HomePub Dataset: Publication Strings from Academic Homepages

HomePub is a dataset that contains 2,500 academic homepages collected from 100 universities around the world. In the HomePub dataset, each publication string is labeled. See the paper below for details:

This data is under the RECEX SHARED SOURCE LICENSE version 1.0

Please cite the above paper if you intend to use this dataset. If you have inquiries about the dataset, please contact (homepub DOT dataset AT gmail DOT com). If you have general inquiries about the research paper, please contact Prof Rui Zhang

How to Get this Dataset

More Information about the HomePub dataset

We have collected visible texts from the webpages and then manually tagged all the publication strings in them. During tagging, we mark the beginning and ending byte offsets of each publication string. Each publication string in HomePub dataset is annotated by two annotators. Disagreement is resolved by a third annotator. Tagging of publication lists is time-consuming, especially when the researcher has a long publication list. We have developed a program PageTagger to assist the tagging. On average, it takes about 2.5 minutes to tag one academic homepage when using the PageTagger tool.

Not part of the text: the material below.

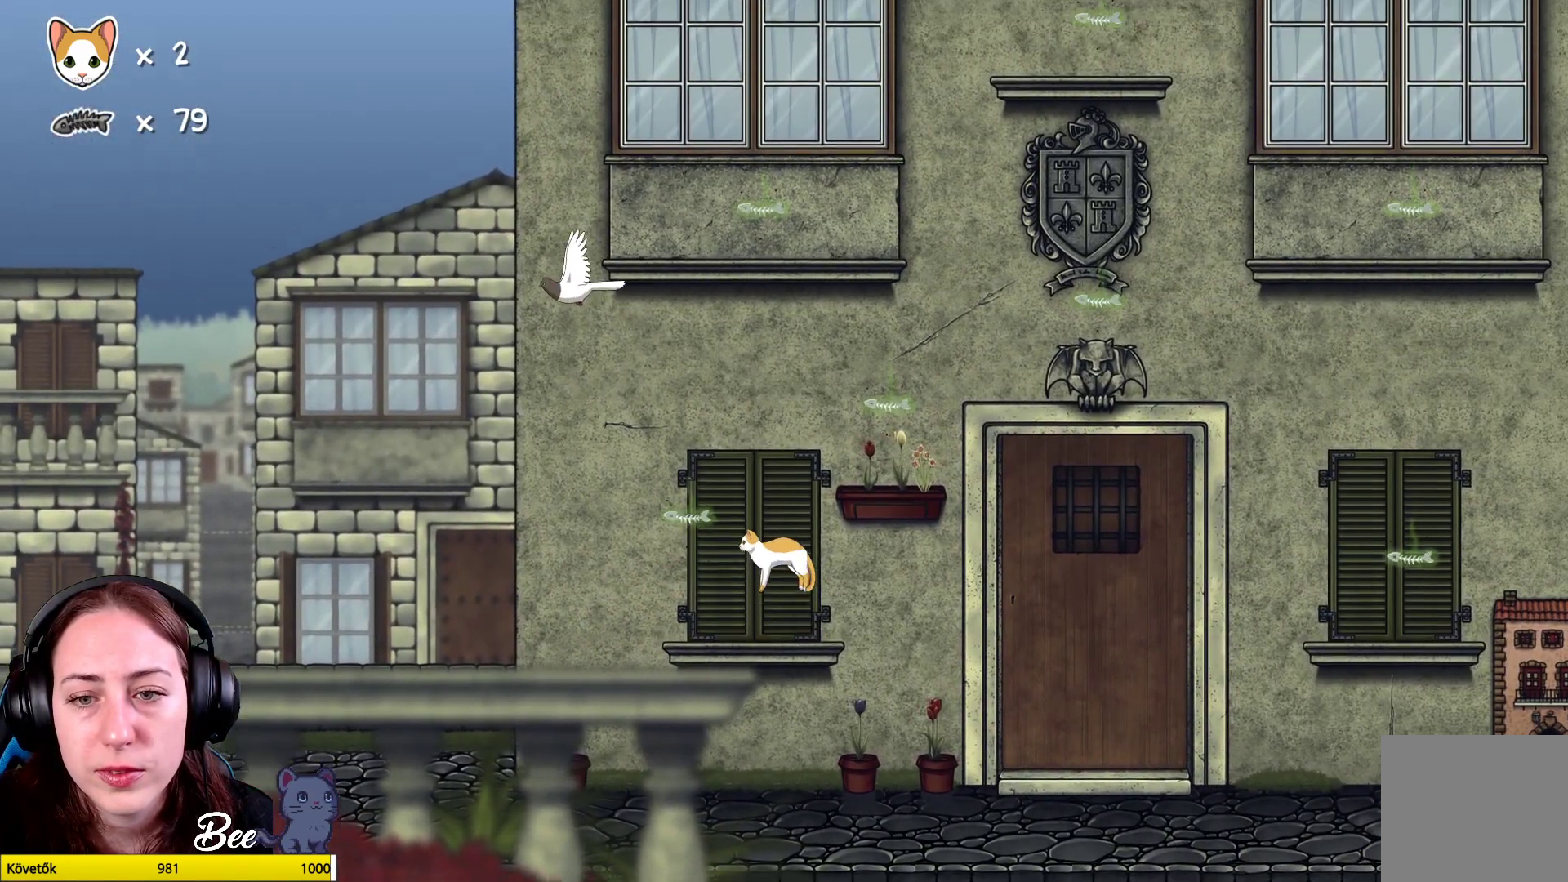
{"buttons": [], "left_stick": "center", "right_stick": "center", "events": [[33, "A", "up"], [117, "A", "down"], [200, "left_stick", "up-right"], [233, "A", "up"], [467, "left_stick", "center"]]}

The following table shows some basic statistical results about the HomePub dataset. Among all the 2,500 annotated pages in the HomePub dataset, 2,188 (87.52%) are academic homepages, while 312 (12.48%) are misclassified as academic homepages. Among the 2,188 academic homepages, 723 homepages (33.04%) contain publication lists, which consist of a total of 13,237 publication strings. On average, there are 732.1 (std=1583.3) tokens, 89.9 (std=141.6) lines, and 18.3 (std=35.4) publication strings per homepage. Each publication string contains 215.8 (std=93.1) characters and 49.2 (std=22.9) tokens on average.

Total number of webpages 2,500
Homepages with publication list 723 (28.9%)
Total number of publication strings 13,237
Homepages with multi-line publication strings 117 (16.2%)
Average number of tokens per homepage 732.1 (std=1583.3)
Average number of lines per homepage 89.9 (std=141.6)
Average number of publication strings per homepage 18.3 (std=35.4)
Cross annotator agreement (publication string level) 83.76%
Cross annotator agreement (Cohen’s kappa coefficient) 0.2084

The following table shows the distribution of the number of lines that each publication string occupies. There are about ten percent publication strings that occupy more than one line. Specifically, among all the 13,237 publication strings in the HomePub dataset, 12088 (91.32% of the total publication strings) publication strings are single-line publication strings, 383 publication strings (2.89%) occupies two lines, and 621 publication strings (4.69%) occupies three lines.

This table shows that we may not ignore the multi-line publication strings when designing extraction algorithms, and it is a challenging task for extraction algorithms to accurate extract multi-line publication strings accurately.

Number of lines each publication string occupies Number of publication strings Percentage
1 12,088 91.32%
2 383 2.89%
3 621 4.69%
4 85 0.64%
5 29 0.22%
6 31 0.23%

Acknowledgment

We thank all the contributors to this dataset.